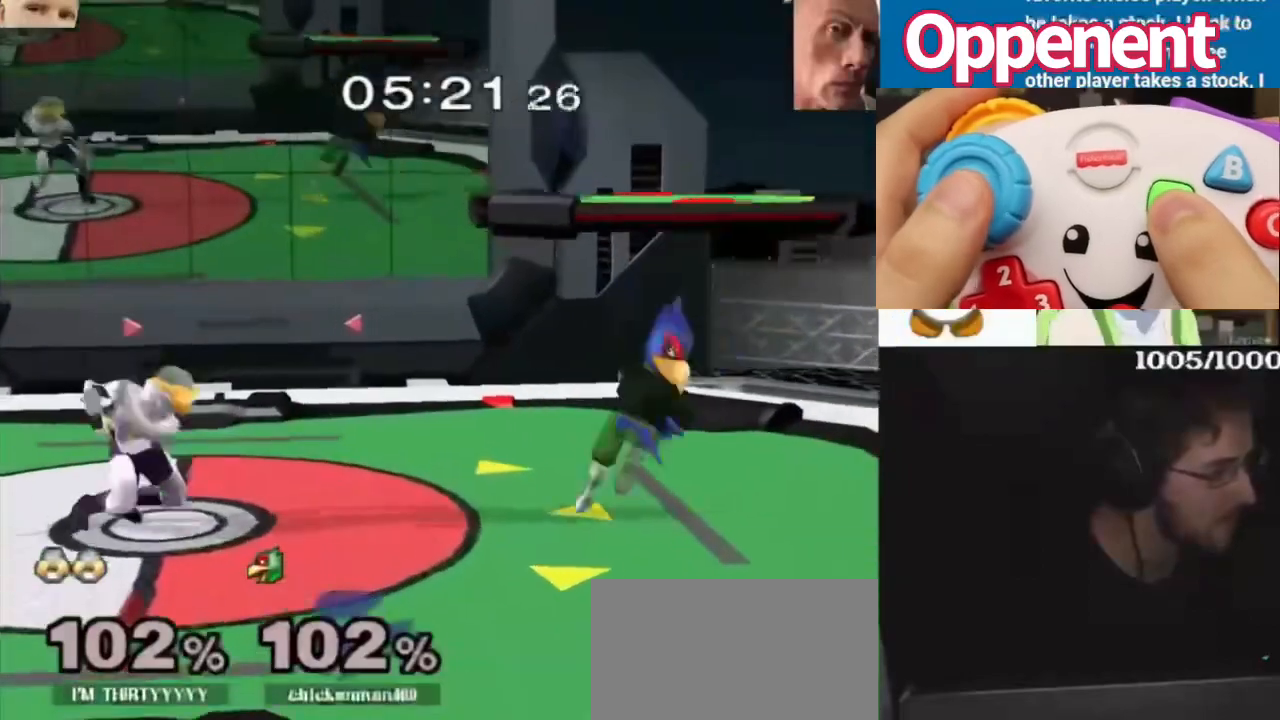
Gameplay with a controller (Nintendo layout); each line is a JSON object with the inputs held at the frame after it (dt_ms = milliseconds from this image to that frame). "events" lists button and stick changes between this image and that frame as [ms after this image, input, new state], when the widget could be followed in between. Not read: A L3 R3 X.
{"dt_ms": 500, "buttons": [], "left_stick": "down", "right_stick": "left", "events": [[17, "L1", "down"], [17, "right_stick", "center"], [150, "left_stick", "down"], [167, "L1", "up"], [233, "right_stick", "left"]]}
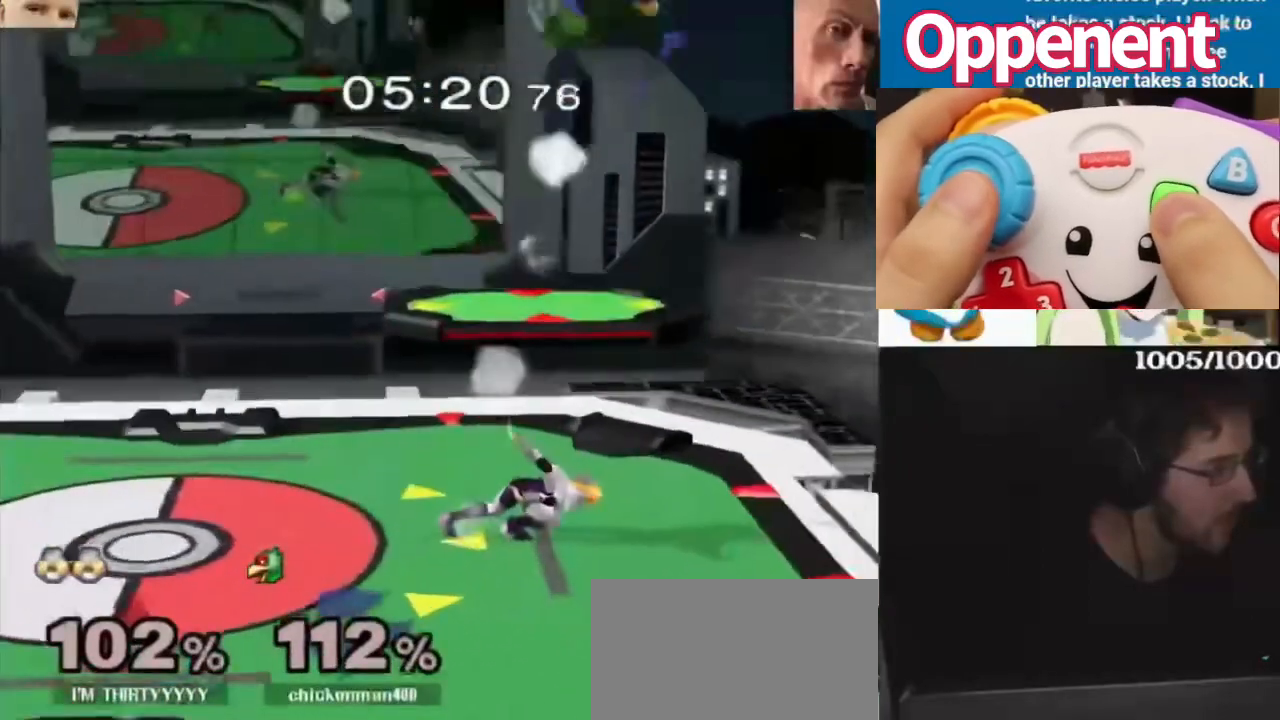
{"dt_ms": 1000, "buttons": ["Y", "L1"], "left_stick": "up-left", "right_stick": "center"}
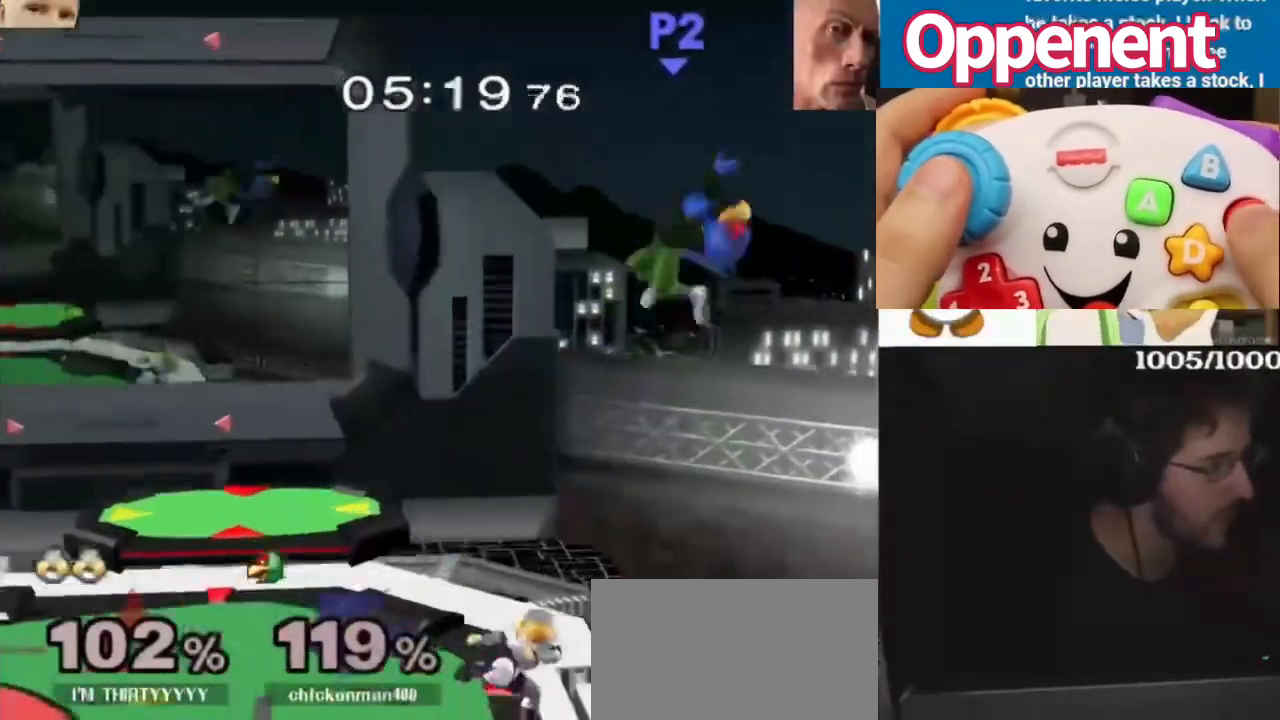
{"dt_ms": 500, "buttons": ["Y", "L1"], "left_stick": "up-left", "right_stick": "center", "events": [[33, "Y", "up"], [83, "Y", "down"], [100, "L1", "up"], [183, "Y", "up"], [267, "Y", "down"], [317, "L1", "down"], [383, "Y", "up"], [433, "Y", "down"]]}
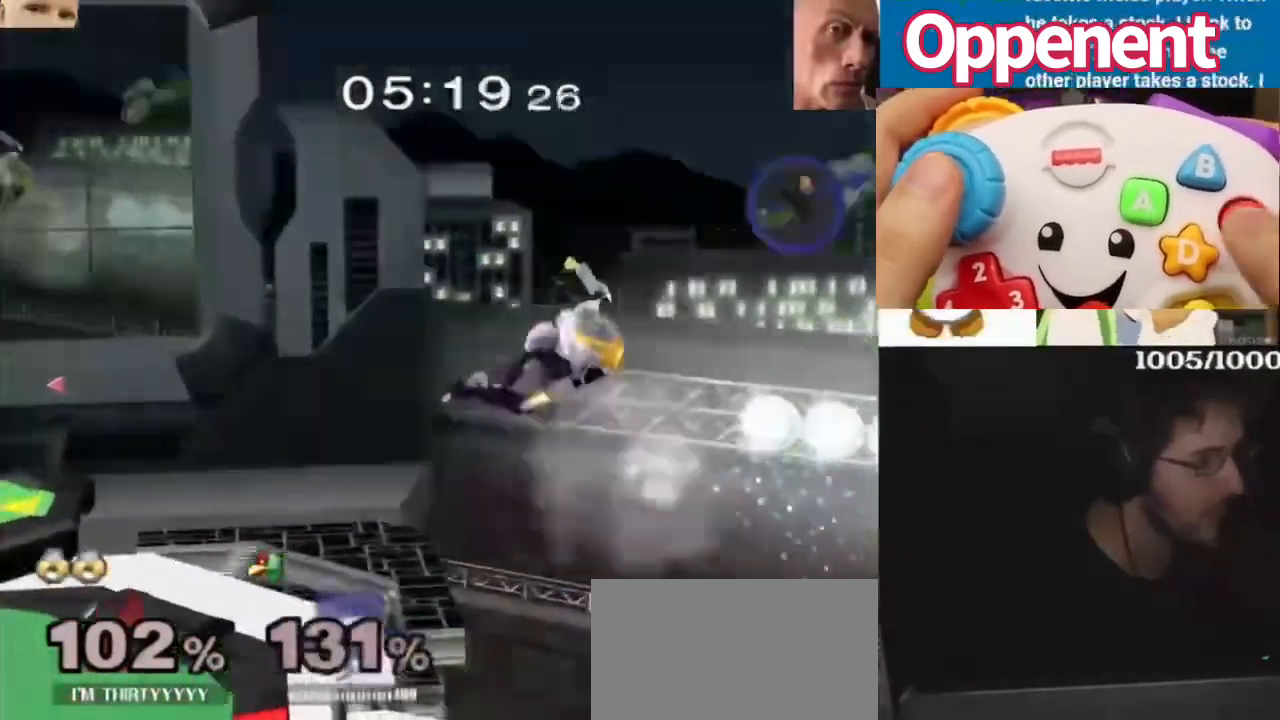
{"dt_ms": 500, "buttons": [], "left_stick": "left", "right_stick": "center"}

════════════════

- WHAT YOU ARE ASKED TO DO: Where a line of the records above holds the word "buttons", copy that line.

- TASK SOLUTION:
{"dt_ms": 500, "buttons": [], "left_stick": "down", "right_stick": "left", "events": [[17, "L1", "down"], [17, "right_stick", "center"], [150, "left_stick", "down"], [167, "L1", "up"], [233, "right_stick", "left"]]}
{"dt_ms": 1000, "buttons": ["Y", "L1"], "left_stick": "up-left", "right_stick": "center"}
{"dt_ms": 500, "buttons": ["Y", "L1"], "left_stick": "up-left", "right_stick": "center", "events": [[33, "Y", "up"], [83, "Y", "down"], [100, "L1", "up"], [183, "Y", "up"], [267, "Y", "down"], [317, "L1", "down"], [383, "Y", "up"], [433, "Y", "down"]]}
{"dt_ms": 500, "buttons": [], "left_stick": "left", "right_stick": "center"}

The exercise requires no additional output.